WORK TO BE COMPLETED: Write all of the lines below out again, exactly as they stand.

RECORDS FOR THIS EXERCISE:

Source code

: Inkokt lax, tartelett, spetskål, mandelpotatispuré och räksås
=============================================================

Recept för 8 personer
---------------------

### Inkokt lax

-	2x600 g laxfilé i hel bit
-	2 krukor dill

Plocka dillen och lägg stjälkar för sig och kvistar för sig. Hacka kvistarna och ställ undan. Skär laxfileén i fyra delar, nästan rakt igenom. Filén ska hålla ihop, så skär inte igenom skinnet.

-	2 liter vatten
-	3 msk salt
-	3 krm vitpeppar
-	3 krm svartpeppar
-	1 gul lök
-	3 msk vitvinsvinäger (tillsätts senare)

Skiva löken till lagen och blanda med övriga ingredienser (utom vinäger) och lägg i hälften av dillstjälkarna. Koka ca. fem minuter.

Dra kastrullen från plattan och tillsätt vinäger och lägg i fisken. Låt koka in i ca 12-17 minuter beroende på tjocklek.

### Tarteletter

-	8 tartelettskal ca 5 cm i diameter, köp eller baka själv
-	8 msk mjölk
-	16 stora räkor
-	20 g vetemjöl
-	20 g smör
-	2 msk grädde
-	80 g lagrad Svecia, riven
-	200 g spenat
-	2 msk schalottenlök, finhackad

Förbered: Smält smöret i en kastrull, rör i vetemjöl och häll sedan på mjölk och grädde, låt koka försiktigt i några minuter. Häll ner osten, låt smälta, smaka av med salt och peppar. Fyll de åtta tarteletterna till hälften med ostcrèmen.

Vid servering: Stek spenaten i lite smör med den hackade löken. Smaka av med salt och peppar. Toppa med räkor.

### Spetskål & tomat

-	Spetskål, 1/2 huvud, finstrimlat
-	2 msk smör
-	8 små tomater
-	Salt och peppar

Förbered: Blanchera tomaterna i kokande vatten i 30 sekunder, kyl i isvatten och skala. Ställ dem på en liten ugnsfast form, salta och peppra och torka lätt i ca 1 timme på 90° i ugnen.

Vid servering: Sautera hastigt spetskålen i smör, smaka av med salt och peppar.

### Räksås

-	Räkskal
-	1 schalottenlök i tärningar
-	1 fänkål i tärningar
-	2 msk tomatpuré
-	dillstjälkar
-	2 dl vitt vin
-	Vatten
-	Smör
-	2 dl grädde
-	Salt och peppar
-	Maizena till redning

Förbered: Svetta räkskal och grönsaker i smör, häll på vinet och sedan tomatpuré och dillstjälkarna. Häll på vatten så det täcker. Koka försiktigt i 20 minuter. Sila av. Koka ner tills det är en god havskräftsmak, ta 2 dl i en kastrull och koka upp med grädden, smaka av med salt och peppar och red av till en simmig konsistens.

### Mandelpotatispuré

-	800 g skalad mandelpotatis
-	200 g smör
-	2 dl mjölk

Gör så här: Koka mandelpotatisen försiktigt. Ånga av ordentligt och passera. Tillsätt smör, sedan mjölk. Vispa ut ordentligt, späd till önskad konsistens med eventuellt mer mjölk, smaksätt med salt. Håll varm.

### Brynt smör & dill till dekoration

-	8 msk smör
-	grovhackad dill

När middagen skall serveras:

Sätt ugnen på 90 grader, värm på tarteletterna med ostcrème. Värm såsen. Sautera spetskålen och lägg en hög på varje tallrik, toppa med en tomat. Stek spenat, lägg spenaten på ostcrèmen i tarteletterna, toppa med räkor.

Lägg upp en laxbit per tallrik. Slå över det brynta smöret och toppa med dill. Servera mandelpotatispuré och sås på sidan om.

EXERCISE RESULT:
Source code

: Inkokt lax, tartelett, spetskål, mandelpotatispuré och räksås
=============================================================

Recept för 8 personer
---------------------

### Inkokt lax

-	2x600 g laxfilé i hel bit
-	2 krukor dill

Plocka dillen och lägg stjälkar för sig och kvistar för sig. Hacka kvistarna och ställ undan. Skär laxfileén i fyra delar, nästan rakt igenom. Filén ska hålla ihop, så skär inte igenom skinnet.

-	2 liter vatten
-	3 msk salt
-	3 krm vitpeppar
-	3 krm svartpeppar
-	1 gul lök
-	3 msk vitvinsvinäger (tillsätts senare)

Skiva löken till lagen och blanda med övriga ingredienser (utom vinäger) och lägg i hälften av dillstjälkarna. Koka ca. fem minuter.

Dra kastrullen från plattan och tillsätt vinäger och lägg i fisken. Låt koka in i ca 12-17 minuter beroende på tjocklek.

### Tarteletter

-	8 tartelettskal ca 5 cm i diameter, köp eller baka själv
-	8 msk mjölk
-	16 stora räkor
-	20 g vetemjöl
-	20 g smör
-	2 msk grädde
-	80 g lagrad Svecia, riven
-	200 g spenat
-	2 msk schalottenlök, finhackad

Förbered: Smält smöret i en kastrull, rör i vetemjöl och häll sedan på mjölk och grädde, låt koka försiktigt i några minuter. Häll ner osten, låt smälta, smaka av med salt och peppar. Fyll de åtta tarteletterna till hälften med ostcrèmen.

Vid servering: Stek spenaten i lite smör med den hackade löken. Smaka av med salt och peppar. Toppa med räkor.

### Spetskål & tomat

-	Spetskål, 1/2 huvud, finstrimlat
-	2 msk smör
-	8 små tomater
-	Salt och peppar

Förbered: Blanchera tomaterna i kokande vatten i 30 sekunder, kyl i isvatten och skala. Ställ dem på en liten ugnsfast form, salta och peppra och torka lätt i ca 1 timme på 90° i ugnen.

Vid servering: Sautera hastigt spetskålen i smör, smaka av med salt och peppar.

### Räksås

-	Räkskal
-	1 schalottenlök i tärningar
-	1 fänkål i tärningar
-	2 msk tomatpuré
-	dillstjälkar
-	2 dl vitt vin
-	Vatten
-	Smör
-	2 dl grädde
-	Salt och peppar
-	Maizena till redning

Förbered: Svetta räkskal och grönsaker i smör, häll på vinet och sedan tomatpuré och dillstjälkarna. Häll på vatten så det täcker. Koka försiktigt i 20 minuter. Sila av. Koka ner tills det är en god havskräftsmak, ta 2 dl i en kastrull och koka upp med grädden, smaka av med salt och peppar och red av till en simmig konsistens.

### Mandelpotatispuré

-	800 g skalad mandelpotatis
-	200 g smör
-	2 dl mjölk

Gör så här: Koka mandelpotatisen försiktigt. Ånga av ordentligt och passera. Tillsätt smör, sedan mjölk. Vispa ut ordentligt, späd till önskad konsistens med eventuellt mer mjölk, smaksätt med salt. Håll varm.

### Brynt smör & dill till dekoration

-	8 msk smör
-	grovhackad dill

När middagen skall serveras:

Sätt ugnen på 90 grader, värm på tarteletterna med ostcrème. Värm såsen. Sautera spetskålen och lägg en hög på varje tallrik, toppa med en tomat. Stek spenat, lägg spenaten på ostcrèmen i tarteletterna, toppa med räkor.

Lägg upp en laxbit per tallrik. Slå över det brynta smöret och toppa med dill. Servera mandelpotatispuré och sås på sidan om.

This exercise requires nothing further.